* [Exercise description]
Your reply should be the whole listing, copied exactly, with the pictures left out.

* [Supplied data]
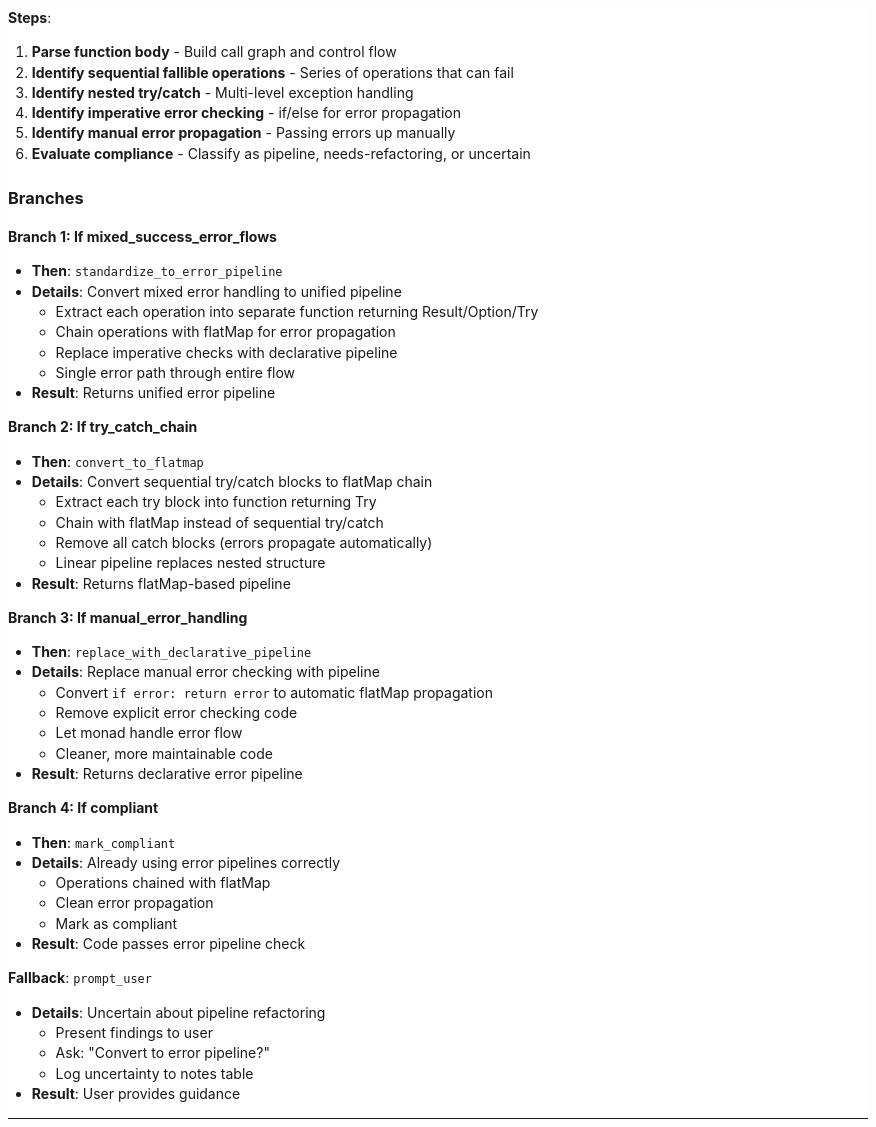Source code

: **Steps**:
1. **Parse function body** - Build call graph and control flow
2. **Identify sequential fallible operations** - Series of operations that can fail
3. **Identify nested try/catch** - Multi-level exception handling
4. **Identify imperative error checking** - if/else for error propagation
5. **Identify manual error propagation** - Passing errors up manually
6. **Evaluate compliance** - Classify as pipeline, needs-refactoring, or uncertain

### Branches

**Branch 1: If mixed_success_error_flows**
- **Then**: `standardize_to_error_pipeline`
- **Details**: Convert mixed error handling to unified pipeline
  - Extract each operation into separate function returning Result/Option/Try
  - Chain operations with flatMap for error propagation
  - Replace imperative checks with declarative pipeline
  - Single error path through entire flow
- **Result**: Returns unified error pipeline

**Branch 2: If try_catch_chain**
- **Then**: `convert_to_flatmap`
- **Details**: Convert sequential try/catch blocks to flatMap chain
  - Extract each try block into function returning Try
  - Chain with flatMap instead of sequential try/catch
  - Remove all catch blocks (errors propagate automatically)
  - Linear pipeline replaces nested structure
- **Result**: Returns flatMap-based pipeline

**Branch 3: If manual_error_handling**
- **Then**: `replace_with_declarative_pipeline`
- **Details**: Replace manual error checking with pipeline
  - Convert `if error: return error` to automatic flatMap propagation
  - Remove explicit error checking code
  - Let monad handle error flow
  - Cleaner, more maintainable code
- **Result**: Returns declarative error pipeline

**Branch 4: If compliant**
- **Then**: `mark_compliant`
- **Details**: Already using error pipelines correctly
  - Operations chained with flatMap
  - Clean error propagation
  - Mark as compliant
- **Result**: Code passes error pipeline check

**Fallback**: `prompt_user`
- **Details**: Uncertain about pipeline refactoring
  - Present findings to user
  - Ask: "Convert to error pipeline?"
  - Log uncertainty to notes table
- **Result**: User provides guidance

---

* [Reply]
Source code

: **Steps**:
1. **Parse function body** - Build call graph and control flow
2. **Identify sequential fallible operations** - Series of operations that can fail
3. **Identify nested try/catch** - Multi-level exception handling
4. **Identify imperative error checking** - if/else for error propagation
5. **Identify manual error propagation** - Passing errors up manually
6. **Evaluate compliance** - Classify as pipeline, needs-refactoring, or uncertain

### Branches

**Branch 1: If mixed_success_error_flows**
- **Then**: `standardize_to_error_pipeline`
- **Details**: Convert mixed error handling to unified pipeline
  - Extract each operation into separate function returning Result/Option/Try
  - Chain operations with flatMap for error propagation
  - Replace imperative checks with declarative pipeline
  - Single error path through entire flow
- **Result**: Returns unified error pipeline

**Branch 2: If try_catch_chain**
- **Then**: `convert_to_flatmap`
- **Details**: Convert sequential try/catch blocks to flatMap chain
  - Extract each try block into function returning Try
  - Chain with flatMap instead of sequential try/catch
  - Remove all catch blocks (errors propagate automatically)
  - Linear pipeline replaces nested structure
- **Result**: Returns flatMap-based pipeline

**Branch 3: If manual_error_handling**
- **Then**: `replace_with_declarative_pipeline`
- **Details**: Replace manual error checking with pipeline
  - Convert `if error: return error` to automatic flatMap propagation
  - Remove explicit error checking code
  - Let monad handle error flow
  - Cleaner, more maintainable code
- **Result**: Returns declarative error pipeline

**Branch 4: If compliant**
- **Then**: `mark_compliant`
- **Details**: Already using error pipelines correctly
  - Operations chained with flatMap
  - Clean error propagation
  - Mark as compliant
- **Result**: Code passes error pipeline check

**Fallback**: `prompt_user`
- **Details**: Uncertain about pipeline refactoring
  - Present findings to user
  - Ask: "Convert to error pipeline?"
  - Log uncertainty to notes table
- **Result**: User provides guidance

---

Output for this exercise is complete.